Jun 6, 2013

The NSA excuse only goes halfway

In response to the collective outrage that the National Security Agency collects records on every phone call made in the US every day, the Obama administration has declassified some details about the program in an attempt to explain it and douse the flames. In short, the program is approved by the secret FISA court, reviewed periodically for abuse, and does not actually use the data except when specific threats or information arise. While this might make them, and even some outraged citizens, feel better, it does not make it any less unconstitutional.

The Fourth Amendment states:

The right of the people to be secure in their persons, houses, papers, and effects, against unreasonable searches and seizures, shall not be violated, and no Warrants shall issue, but upon probable cause, supported by Oath or affirmation, and particularly describing the place to be searched, and the persons or things to be seized.

The administration argues that since they do not actually look at or use the data without probable cause, the program is valid. They are saying that they have probable cause when they do a search on the data. The problem is that they don't have probable cause when they seize the data. There cannot possibly be probable cause to seize phone records for the entire country.
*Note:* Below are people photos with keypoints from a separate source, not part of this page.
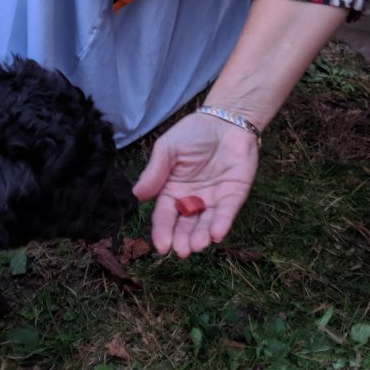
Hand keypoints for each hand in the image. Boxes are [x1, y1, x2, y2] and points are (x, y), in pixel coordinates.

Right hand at [132, 113, 258, 257]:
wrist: (224, 119)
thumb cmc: (192, 133)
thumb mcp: (167, 149)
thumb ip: (154, 172)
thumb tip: (136, 195)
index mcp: (172, 191)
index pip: (165, 216)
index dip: (162, 231)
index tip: (161, 246)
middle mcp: (192, 200)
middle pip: (185, 225)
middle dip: (183, 239)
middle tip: (182, 250)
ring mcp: (213, 199)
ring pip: (206, 223)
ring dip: (202, 236)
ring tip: (198, 245)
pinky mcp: (234, 195)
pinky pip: (227, 212)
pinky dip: (222, 223)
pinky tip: (216, 234)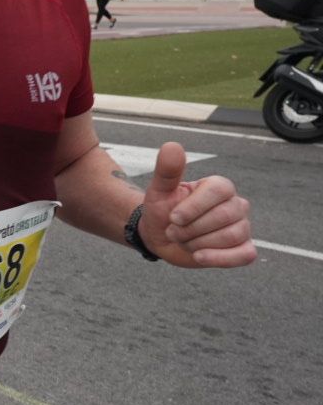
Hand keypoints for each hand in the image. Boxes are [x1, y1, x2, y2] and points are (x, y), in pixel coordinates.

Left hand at [139, 142, 254, 267]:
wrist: (160, 237)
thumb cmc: (162, 210)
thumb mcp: (159, 190)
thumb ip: (167, 170)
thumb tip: (172, 146)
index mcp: (219, 187)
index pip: (220, 191)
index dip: (195, 207)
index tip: (173, 217)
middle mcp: (235, 204)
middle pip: (225, 216)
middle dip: (192, 229)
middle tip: (174, 231)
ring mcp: (242, 227)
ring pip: (232, 236)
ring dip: (198, 243)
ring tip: (184, 240)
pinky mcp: (242, 249)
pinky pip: (245, 255)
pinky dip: (221, 258)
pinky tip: (200, 256)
This is by definition unreasonable, and thus prohibited by the Constitution that the congressmen who created the legal authority for, bureaucrats who administer, and judges who sign off on this program swore to protect and uphold.

UPDATE:

The full statement by James Clapper, Director of National Intelligence, has one statement that I think deserves extra scrutiny.
The collection is broad in scope because more narrow collection would limit our ability to screen for and identify terrorism-related communications.
Quite simply, too bad. I'm sure there are lots of unconstitutional things the government could do to keep us safe. They still aren't and shouldn't ever be allowed to do them.

The Chairman of the House Intelligence Committee, a former FBI agent, Mike Rodgers, went even further today and said that we have already thwarted a domestic terrorist attack because of this program. Again, too bad. We could thwart even more terrorist attacks if we quartered soldiers in citizens' homes or conducted military operations in American cities, but that doesn't mean we should. Part of the byproduct of living in a free republic is the risk of occasional harm. We formed the federal government to protect our liberties from infringement by others within a framework of laws, not to prevent that harm by any means necessary.

3 comments:

John P. Squibob said...

They're going to play further semantics by saying they really haven't "seized" the electronic material just copied it.

In response, ask them:

Would it be acceptable for them, absent probable cause or warrant, to make electronic copy of every letter that goes through the USPS (manipulated so it is readable text and not an image) and stored for future needs if a warrant is requested and approved?

Would it be acceptable for law enforcement, absent probable cause or warrant, to enter your home and take electronic photographs of everything and stored for future needs if a warrant is requested and approved?

Unknown said...

Exactly.

Unknown said...

One thing that has always had me wondering is what you can consider private vs public. What if they put license plate cameras on every corner to track vehicle movement, but could only access the data in response to a crime? Kinda like the tv shows do for red light cameras and such.

Is that considered illegal search and seziure?